L’insécurité, un enjeu social et électoral
Entre 1980 et 1992, la guerre civile a fait 75 000 morts, 12 000 blessés et 8 000 disparus. Mais la fin de la guerre est loin d’avoir mis fin à la violence extrême : la violence sociale aurait fait quelque 50 000 morts depuis. Assassinats, enlèvements et extorsions sèment la peur chez les riches et les pauvres. En 2010, on enregistrait 70 meurtres par 100 000 habitants, un taux parmi les plus élevés de la planète.
 
On a beaucoup fait état de la violence déployée par les bandes de rues, les maras. Ces bandes sont nées au sein de l’émigration salvadorienne en Californie et la déportation des jeunes délinquants par les États-Unis a déplacé le problème au Salvador. Mais cette criminalité juvénile n’est pas la seule en cause. Le crime organisé, les narcotrafiquants, les anciens combattants démobilisés et réduits au chômage contribuent aussi à la violence dont les victimes sont particulièrement les femmes.
 
Partisans de la « mano dura », les précédents gouvernements ARENA avaient politisé la criminalité en vue de faire des gains auprès de l’électorat pauvre et des classes moyennes. Le FMLN préconise pour sa part une approche globale qui tient compte des racines socio-économiques de la délinquance. En mars 2012, les maras ont décidé d’une trêve entre elles, grâce à des personnes proches du gouvernement, un aumônier militaire et un ancien commandant de la guérilla, qui ont agi comme médiateurs. La moyenne quotidienne de meurtres a chuté de 15 à 6. En janvier dernier, 11 municipalités s’engageaient à mettre en place des plans de réinsertion sociale pour les membres des bandes qui rendaient leurs armes. Le succès de cette approche met en danger la stratégie d’ARENA fondée sur l’exploitation électoraliste de l’insécurité.

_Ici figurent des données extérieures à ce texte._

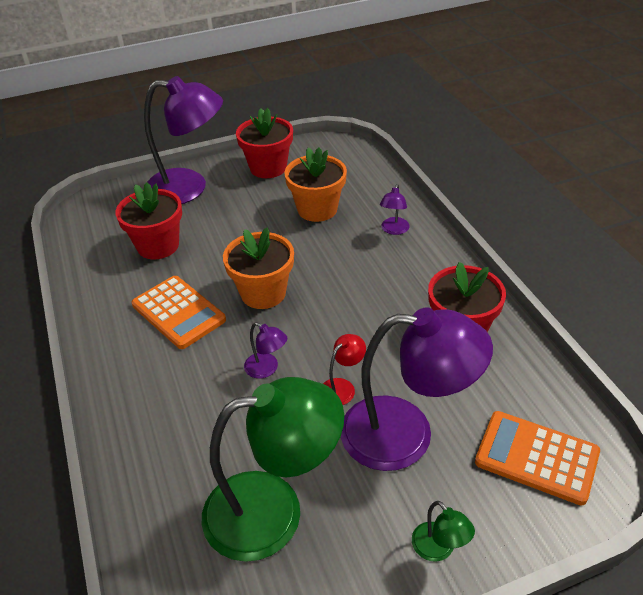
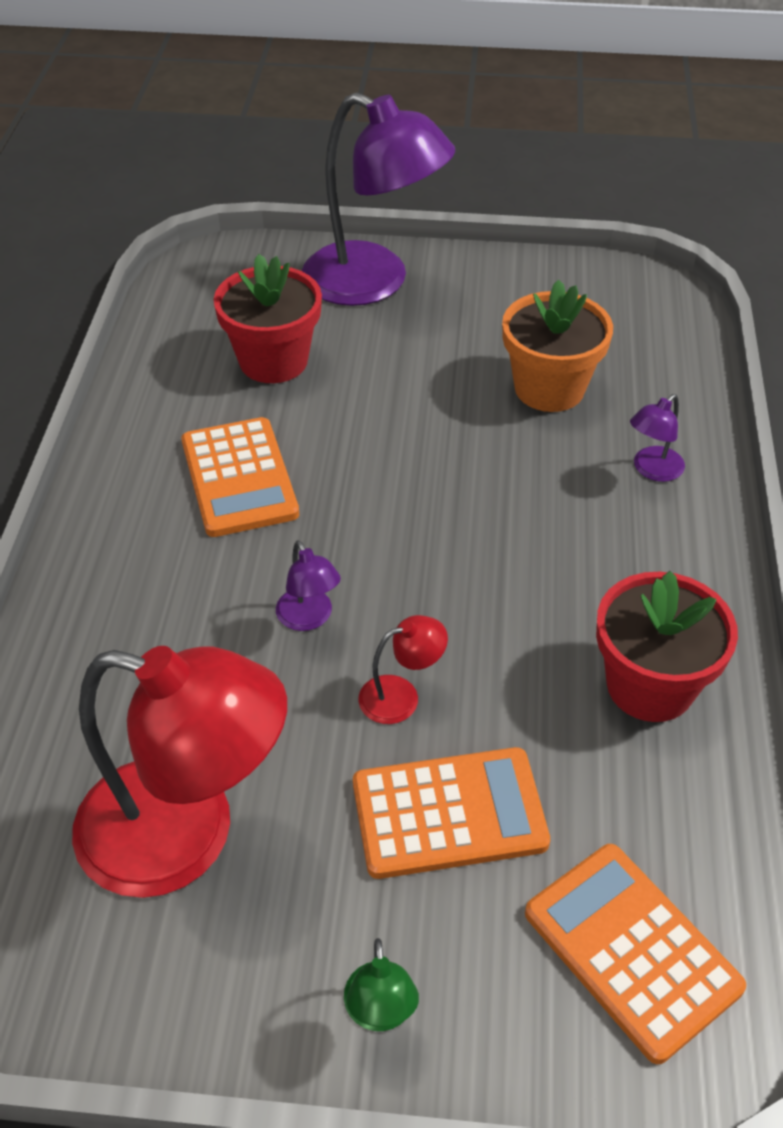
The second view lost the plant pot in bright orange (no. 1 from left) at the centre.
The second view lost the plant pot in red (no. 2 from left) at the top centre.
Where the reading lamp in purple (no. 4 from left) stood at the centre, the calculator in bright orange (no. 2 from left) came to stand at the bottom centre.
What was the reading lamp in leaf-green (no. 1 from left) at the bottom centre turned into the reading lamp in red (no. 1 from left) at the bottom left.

Ce parti a répliqué par son initiative « Alliance citoyenne », incitant les gens à se transformer en vigiles et à seconder la police. En même temps, les États-Unis ont critiqué la politique de sécurité du gouvernement, menaçant de suspendre leur assistance s’il est démontré que l’argent a servi à la réinsertion des délinquants. C’est comme si la droite et Washington souhaitaient l’échec de la trêve pour éviter que le FMLN n’en recueille des dividendes politiques.
 
Un autre dossier explosif concerne l’impunité. Le Parlement a voté, en 1993, une loi d’amnistie générale pour les crimes commis entre 1980 et 1992. Des groupes de victimes réclament des procès pour que justice soit rendue. Ils invoquent le crime de lèse-humanité, qui ne serait pas couvert par l’amnistie. Même si le président Funes a demandé pardon au nom de l’État – geste que la droite a dénoncé – pour le massacre d’El Mozote, le plus connu d’une centaine de massacres commis durant la guerre civile, il n’a toutefois pas remis en cause l’amnistie. Son gouvernement compte d’anciens officiers et d’anciens guérilleros à des postes de ministres ou de conseillers.
 
Pour l’avenir
Trois candidats peuvent aspirer à la présidence en février 2014. Salvador Sánchez Cerén, un ex-commandant du FMLN, devrait finir premier. Mais à défaut de l’emporter au premier tour, il risque de perdre au second tour face à une alliance entre Norman Quijano, représentant l’ARENA, et Antonio Saca, pour une nouvelle coalition de droite, le mouvement Unidad. Ces deux candidats sont sous enquête, le premier pour sa gestion comme maire de San Salvador, le second en raison de plusieurs scandales survenus alors qu’il était président (2004-2009). Les accusations de corruption joueront un rôle dans la campagne. Malgré ses limites, comme nous l’avons vu, le gouvernement issu du FMLN a représenté une avancée significative à plusieurs égards. À l’opposé, le retour au pouvoir de l’ARENA (ou d’Antonio Saca) constituerait un net recul.